I have a hard copy of GTA SA for every platform, including digital copies.
I also own several copies of Bioshock 1 & 2.

I think those are the games I spent most money on if you don't include collectors editions.


----------



## Scarlet (Jun 25, 2018)

Most probably MapleStory. Been playing for yeaaaaaaaaars, must've spend £200+. But given it's a free to play game with no subscription, it's not something I really mind.


----------



## Chary (Jun 25, 2018)

Pokemon cards for sure. 

In terms of video games? Maybe like, Fire Emblem Heroes? I've plonked down like $60 into it, because it's a game I really enjoy. I never plan to pay real money for it again, because I've put in enough time to treat it like a AAA game purchase, but I have a limit.


----------



## Deleted member 473940 (Jun 25, 2018)

League of Legends


----------



## mightymuffy (Jun 25, 2018)

It's not quite the same, but Pokemon for me: have a missus and two kids who enjoyed them, so had to pay out 4 times for Gen 4 and 5, and a 5th time on Gen 4 when Platinum came out (I actually got nagged to buy 2 copies of that but they can fukk off)

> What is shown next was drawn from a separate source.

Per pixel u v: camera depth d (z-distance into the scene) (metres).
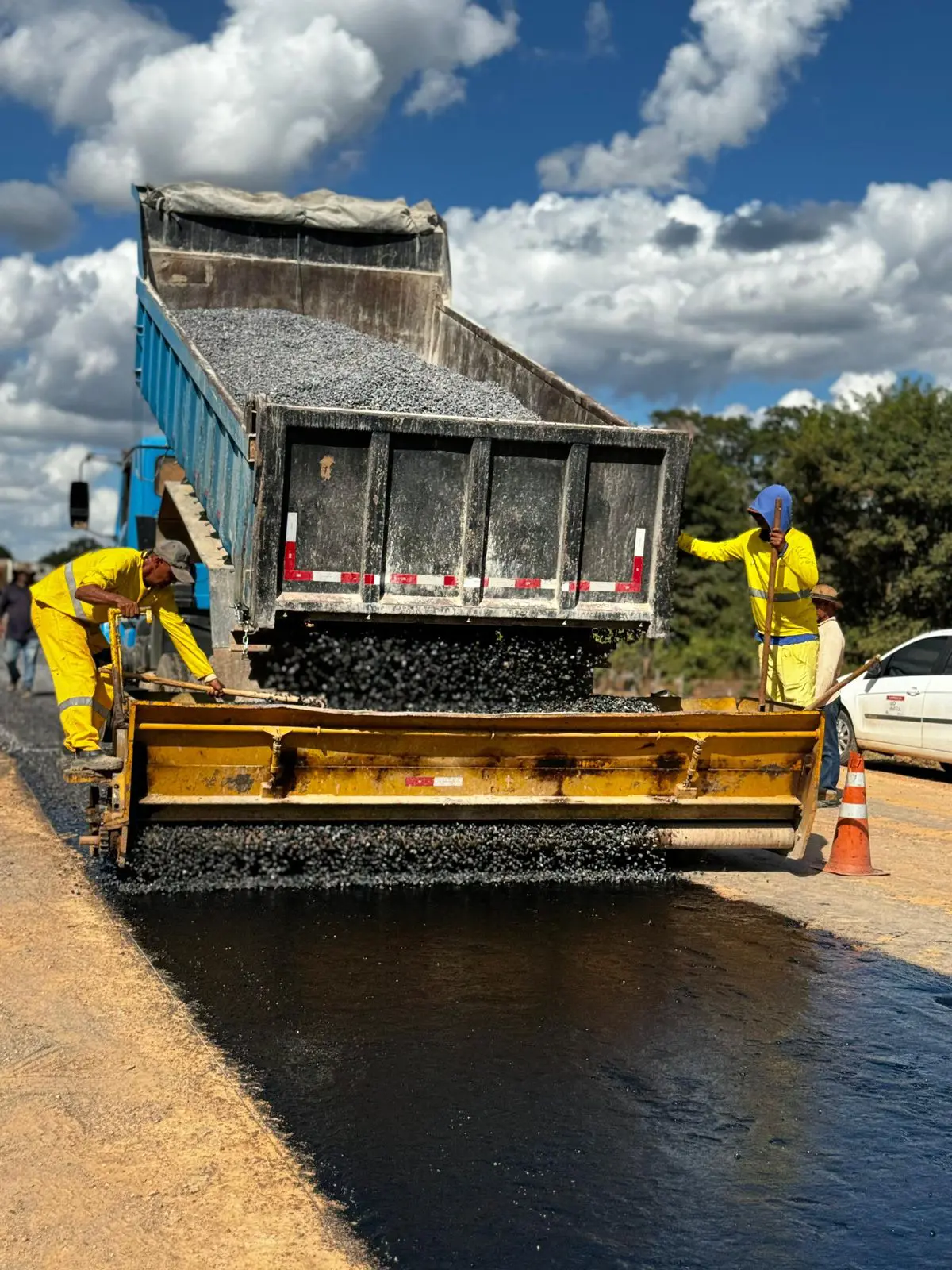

Otherwise, bought a lot of stuff for Burnout Paradise, all expansions for Elder Scrolls and Fallout, and of course the Forza Horizon games.

Sims? Sure I bought the expansions for Sims 1, but once I figured out what they were up to by Sims 2, main game only, then, erm, 'acquired' the expansions (stuff packs especially)


----------



## Noctosphere (Jun 25, 2018)

mightymuffy said:


> It's not quite the same, but Pokemon for me: have a missus and two kids who enjoyed them, so had to pay out 4 times for Gen 4 and 5, and a 5th time on Gen 4 when Platinum came out (I actually got nagged to buy 2 copies of that but they can fukk off)
> 
> Otherwise, bought a lot of stuff for Burnout Paradise, all expansions for Elder Scrolls and Fallout, and of course the Forza Horizon games.
> 
> Sims? Sure I bought the expansions for Sims 1, but once I figured out what they were up to by Sims 2, main game only, then, erm, 'acquired' the expansions (stuff packs especially)


Yea, my friend got a new laptop and I recommended him the Sims
But as i told him, if you havent started collecting expansions pack from the beginning, it becomes expansive
So, I'll teach him how to "acquire" game for lot cheaper (almost free^^(ok I admit it, for free))


----------



## DodgyJudge (Jun 25, 2018)

Noctosphere said:


> By that I mean, expansion, dlc, virtual currency, monthly payment, etc
> What is the game you invested the most in?
> 
> Personally, I invested a lot in The Sims 3 and The Sims 4
> ...


PornHub oh fuck!...i mean cornhub it is a streaming video services i have put over 9000$ in that tbh i think it was a great investment!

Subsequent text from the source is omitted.